İstanbul (AA)- Merkez Bankası Başkanı Durmuş Yılmaz, "Dalgalı kur rejimi altında bu tarz oynaklıklar, gerek dışsal unsurlara, gerekse ülkemizden kaynaklı gelişmelere bağlı olarak yaşanmaktadır ve gelecekte de yaşanabilir"dedi.
İSO Meclis toplantısında konuşan Yılmaz, dalgalı kur rejimi ve kur politikasının temel unsurlarına değinerek, bu kur rejimi altında, Merkez Bankasının açık veya zımni olarak döviz kurunun seviyesine ilişkin herhangi bir taahhüdü bulunmadığını, döviz kurunun bir politika aracı olmadığını söyledi.
Döviz kurlarının piyasa koşulları altında belirlenmesinin, Merkez Bankasının döviz piyasalarında hiç işlem yapmayacağı anlamına gelmediğine işaret eden Yılmaz, "Döviz rezervimiz son dört yılda yüzde 180 oranında artarak 15 Eylül 2006 tarihi itibarıyla 56,8 milyar dolara ulaşmıştır" dedi.
Yılmaz, döviz piyasalarındaki ikinci tür işlemlerinin ise döviz kurlarında oluşan veya oluşabilecek olan aşırı oynaklıkları önlemek amacıyla, oynaklığın nedenlerini ve potansiyel sonuçlarını dikkate alarak yaptıkları doğrudan müdahaleler olduğunu anlattı.
Durmuş Yılmaz, şunları kaydetti:
"Bu müdahaleler; Merkez Bankasının döviz piyasasına girerek döviz alması veya satması şeklinde olabileceği gibi, duyuru ve sözlü uyarılarla da olabilmektedir. Ancak yaptığımız bu müdahaleler, rezerv biriktirme amacıyla yaptığımız ihalelerden farklı olarak, mekanik uygulamalar değildir. Her durum kendi koşulları altında özel olarak değerlendirilmekte ve müdahale kararı buna göre alınmaktadır."
Yılmaz, Merkez Bankasının döviz piyasasında yaptığı bu iki tür işlemle 2002 yılından bugüne yaklaşık 43,7 milyar dolarlık net döviz alımı gerçekleştirildiğini bildirdi.

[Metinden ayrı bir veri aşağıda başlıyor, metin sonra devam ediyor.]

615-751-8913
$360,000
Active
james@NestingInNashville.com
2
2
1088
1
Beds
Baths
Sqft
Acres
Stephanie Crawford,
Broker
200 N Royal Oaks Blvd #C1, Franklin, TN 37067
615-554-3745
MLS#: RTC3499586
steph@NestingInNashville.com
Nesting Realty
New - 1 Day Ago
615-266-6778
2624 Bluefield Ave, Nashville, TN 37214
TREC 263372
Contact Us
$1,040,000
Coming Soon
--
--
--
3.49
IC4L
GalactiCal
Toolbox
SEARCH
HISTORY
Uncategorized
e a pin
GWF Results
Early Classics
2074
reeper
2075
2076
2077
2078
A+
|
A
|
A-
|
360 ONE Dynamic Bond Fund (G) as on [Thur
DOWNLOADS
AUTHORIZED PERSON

Merkez Bankasının, döviz piyasasındaki gelişmeleri, enflasyon ve finansal istikrar üzerindeki doğrudan etkisi nedeniyle dikkatle takip ettiğine işaret eden Yılmaz, bu kapsamda finansal piyasalarda Mayıs-Haziran döneminde yaşanan çalkantıyı şöyle değerlendirdi:
"Otuz yıllık enflasyonist geçmişi olan bir ülkede beklentilerdeki kırılganlığı, sadece beş yıllık bir geçmişe dayanan yapısal kazanımlarla kalıcı bir şekilde ortadan kaldırmak oldukça güçtür. Bu nedenle tüm gelişmekte olan ülkelerde finansal çalkantıların yaşandığı bu son dönemde, Türkiye'de yabancı çıkışlarından kaynaklanan kısa vadeli piyasa hareketleri, makroekonomik temellerde kalıcı bir bozulma olmadığı halde, gereğinden fazla olumsuz algılanmıştır."

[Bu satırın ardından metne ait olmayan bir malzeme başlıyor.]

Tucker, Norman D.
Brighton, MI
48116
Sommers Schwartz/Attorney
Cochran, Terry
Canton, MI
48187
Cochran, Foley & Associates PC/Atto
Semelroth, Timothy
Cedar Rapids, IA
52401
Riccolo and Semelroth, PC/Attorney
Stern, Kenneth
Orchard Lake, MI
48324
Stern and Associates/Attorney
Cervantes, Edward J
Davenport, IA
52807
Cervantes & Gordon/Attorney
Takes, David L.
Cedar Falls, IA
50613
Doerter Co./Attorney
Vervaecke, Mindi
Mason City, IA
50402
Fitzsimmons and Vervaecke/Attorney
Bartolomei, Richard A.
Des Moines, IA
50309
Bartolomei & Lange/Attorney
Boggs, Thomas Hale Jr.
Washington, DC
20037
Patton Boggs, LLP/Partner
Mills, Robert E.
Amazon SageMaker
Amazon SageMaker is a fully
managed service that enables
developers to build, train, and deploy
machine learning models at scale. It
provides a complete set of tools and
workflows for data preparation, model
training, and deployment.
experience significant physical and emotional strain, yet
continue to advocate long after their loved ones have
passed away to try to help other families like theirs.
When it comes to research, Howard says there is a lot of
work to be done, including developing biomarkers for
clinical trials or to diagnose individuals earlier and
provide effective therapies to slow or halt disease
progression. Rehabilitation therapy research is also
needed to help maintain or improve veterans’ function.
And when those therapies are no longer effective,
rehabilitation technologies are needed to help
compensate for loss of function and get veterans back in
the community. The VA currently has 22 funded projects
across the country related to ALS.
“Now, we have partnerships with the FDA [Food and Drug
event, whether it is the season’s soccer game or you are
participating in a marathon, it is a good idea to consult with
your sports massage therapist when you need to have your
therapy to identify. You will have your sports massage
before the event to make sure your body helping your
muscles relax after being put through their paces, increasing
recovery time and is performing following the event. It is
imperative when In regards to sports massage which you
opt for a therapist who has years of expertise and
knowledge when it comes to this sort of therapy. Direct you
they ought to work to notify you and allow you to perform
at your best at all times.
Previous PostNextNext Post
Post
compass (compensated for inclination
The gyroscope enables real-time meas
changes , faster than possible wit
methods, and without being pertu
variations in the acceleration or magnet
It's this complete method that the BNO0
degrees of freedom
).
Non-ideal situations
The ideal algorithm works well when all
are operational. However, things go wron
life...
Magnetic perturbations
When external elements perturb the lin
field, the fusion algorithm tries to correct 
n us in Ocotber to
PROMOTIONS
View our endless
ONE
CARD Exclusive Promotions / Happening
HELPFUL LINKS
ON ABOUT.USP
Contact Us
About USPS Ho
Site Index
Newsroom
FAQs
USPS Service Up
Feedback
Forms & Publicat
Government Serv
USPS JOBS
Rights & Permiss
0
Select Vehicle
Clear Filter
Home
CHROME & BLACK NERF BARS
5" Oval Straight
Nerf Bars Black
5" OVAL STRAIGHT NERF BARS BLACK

Benzer şekilde, son dönemde de "İkinci dalga geliyor", "Piyasalar tekrar dalgalanacak" söylemlerinin gündemde sıklıkla yer aldığını dikkat çeken Yılmaz, "Dalgalı kur rejimi altında bu tarz oynaklıklar, gerek dışsal unsurlara, gerekse ülkemizden kaynaklı gelişmelere bağlı olarak yaşanmaktadır ve gelecekte de yaşanabilir" dedi.
Yılmaz, dalgalı kur rejimi altında kurlardaki hareketlerin bir belirsizlik değil, risk unsuru olduğunu bu riskten korunmanın mümkün olduğunu belirtti.
Ana eğilim olarak Türk parasının değer kazanma sürecinin, aynı zamanda Türk parasının itibar kazanma süreci olduğuna işaret eden Yılmaz, şunları kaydetti:
"Dalgalı kur rejimi düzgün bir şekilde işlediği, enflasyon güvenilir makroekonomik politikalar ile kontrol altında tutulduğu, yapısal reformlara devam edildiği sürece ters dolarizasyonun ve böylece Türk parasının itibar ve değer kazanma sürecinin devam etmesi beklenmektedir."